Bet you forgot about O.J. Simpson, didn’t you? He’s been keeping quiet, though not by choice. The Juice has been serving a 9- to 33-year sentence for kidnapping and armed robbery since his conviction in 2008. Simpson apparently has a couple new nicknames to add to the roster — “The Godfather” and “Daddy Juice” — and a bunch of new heavily speculated drama to go along with them, namely his suspected homosexuality.

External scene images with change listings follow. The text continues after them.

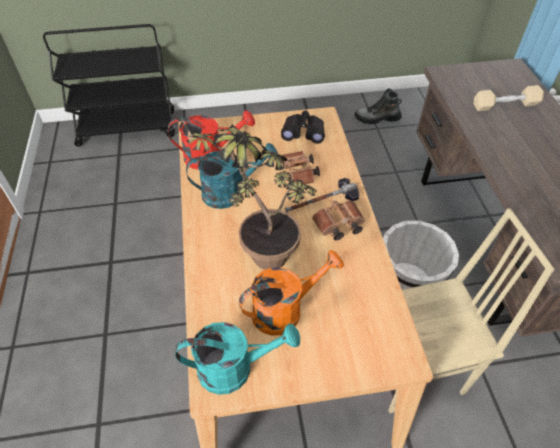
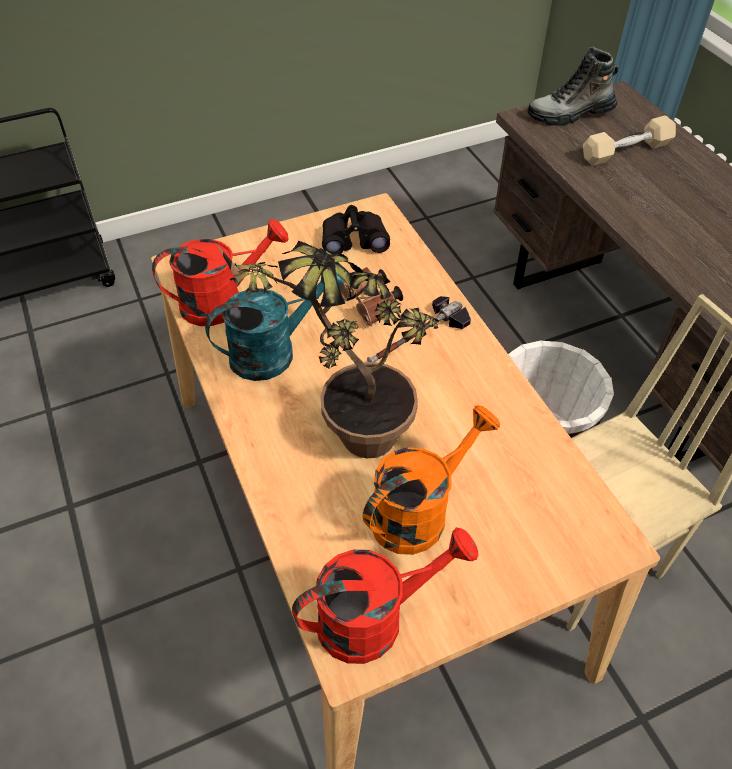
camera: 15 degrees left, 0 degrees up
turquoise watering can [175,322,300,395] -> red watering can [292,527,479,664]
brown binoculars [312,200,365,241] -> none
boot [355,88,402,124] -> boot moved to [528,47,618,126]

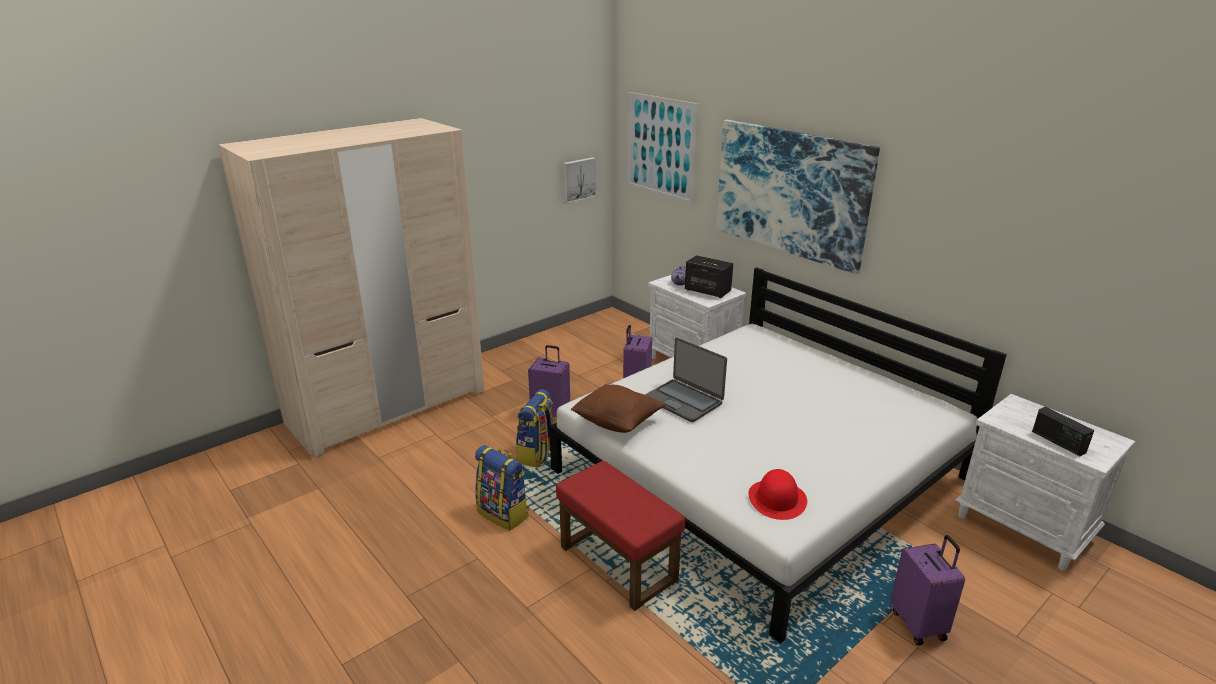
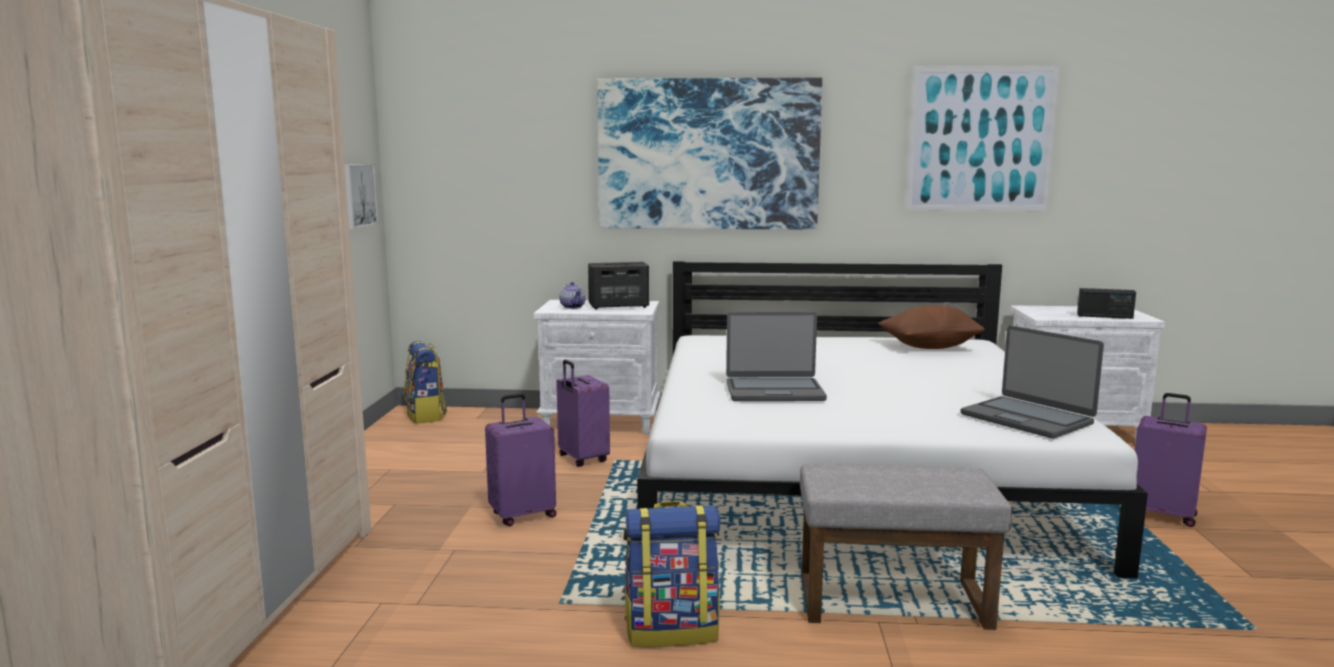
camera: 45 degrees left, 15 degrees down
backpack [516,389,553,468] -> backpack moved to [404,341,447,424]
red ottoman [556,461,685,611] -> grey ottoman [800,464,1012,630]
brown pillow [571,384,665,433] -> brown pillow moved to [878,305,985,349]
picture [627,92,699,205] -> picture moved to [906,66,1060,211]
red hat [748,469,807,520] -> laptop [960,326,1104,439]

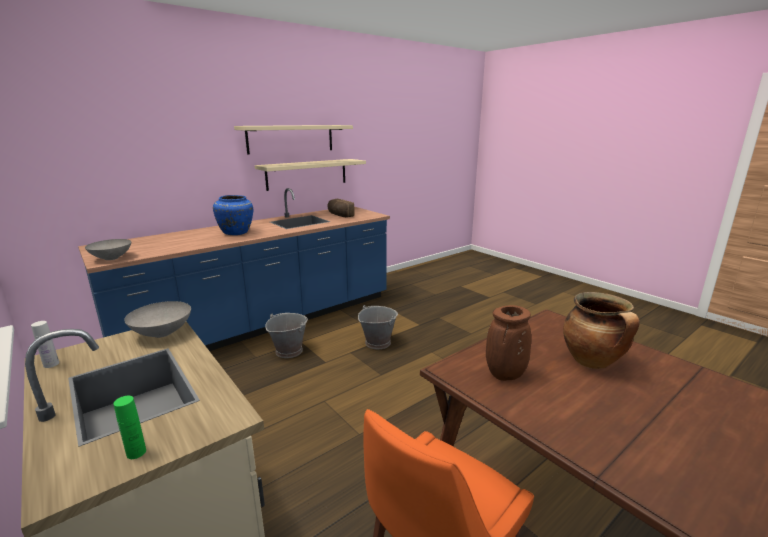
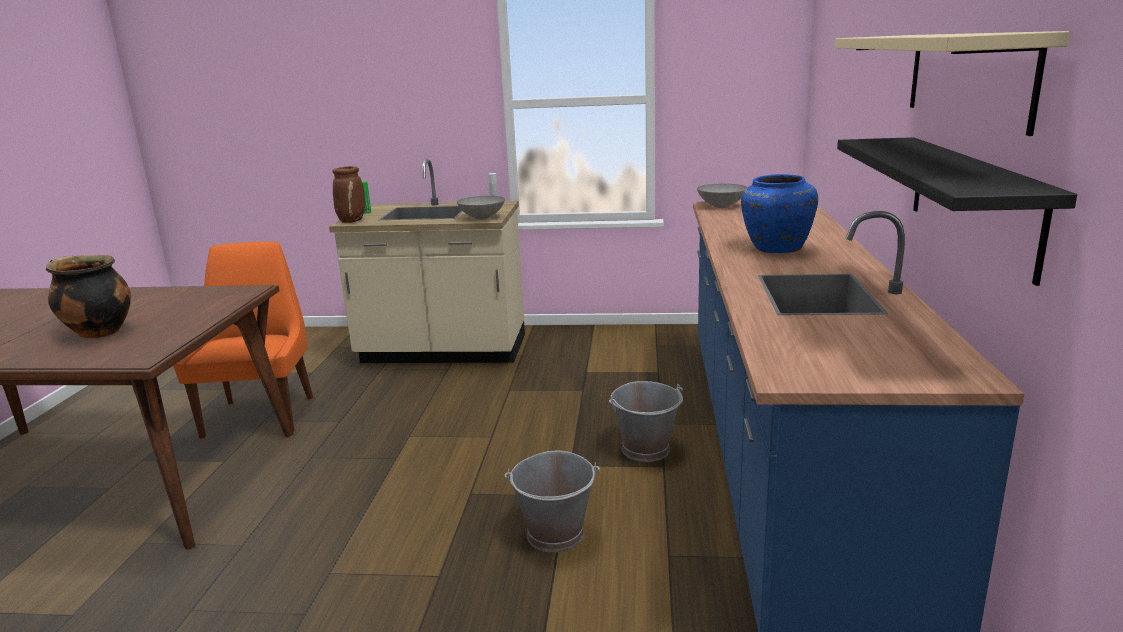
camera: 135 degrees right, 0 degrees up
beige shelf [255,159,366,191] -> black shelf [837,137,1077,286]
bread [327,199,355,217] -> none
brown vase [486,305,531,381] -> brown vase moved to [332,166,365,223]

Yes, it appears that Simpson got deeper in touch with his sexuality as his freedom melted away before his eyes. According to uncorroborated, anonymous sources, Daddy Juice has a posse of transgendered homosexual men in the clink, coloquially referred to as “The Girls.” The source, supposedly a former inmate with Simpson, told the National Enquirer that Simpson exclusively hangs out with The Girls, trading massages for candy bars and the like.
What’s more, Simpson reportedly “puts on a show” for his fellow inmates when he works out, which is great if you’re into watching 65-year-old acquitted murderers pump iron. “He’s like a God to the other inmates,” an “insider” told the Enquirer. “He prances around flexing his muscles, wearing only a pair of gym shorts.”
Daddy Juice, or “DJ” from the Girls, has even gone so far as to throw a Super Bowl party for his fellow inmates. What, you didn’t think they had parties in lockup? According to the Daily Mail, Simpson is one of the only inmates to be able to afford a television from the inmate store, so he crammed all his best jail buds into his 80-square-foot cell to watch the game.
Simpson allegedly cared more about the players’ physiques than the game itself, even though his former team, the San Francisco 49ers, was playing. According to an unnamed source, he wouldn’t shut up about Baltimore Ravens receiver Anquan Boldin, saying “Anquan is my man! What a great-looking guy!”
This report from the Enquirer looks remarkably different from this article from earlier in his sentence, in which the Enquirer says that Juice was beaten unconscious by a skinhead and was afraid to leave his cell for weeks. Sounds pretty well-liked to me.
Guests were apparently fighting for an invitation to the party thrown by the man (strangely, almost lovingly) dubbed The Godfather. We won’t know much more until a verifiable witness, or Daddy Juice himself, comes forward with more definitive answers. Until then, it’s pretty funny to imagine the disgraced football star flanked by his posse, bulging his biceps for all the jealous onlookers.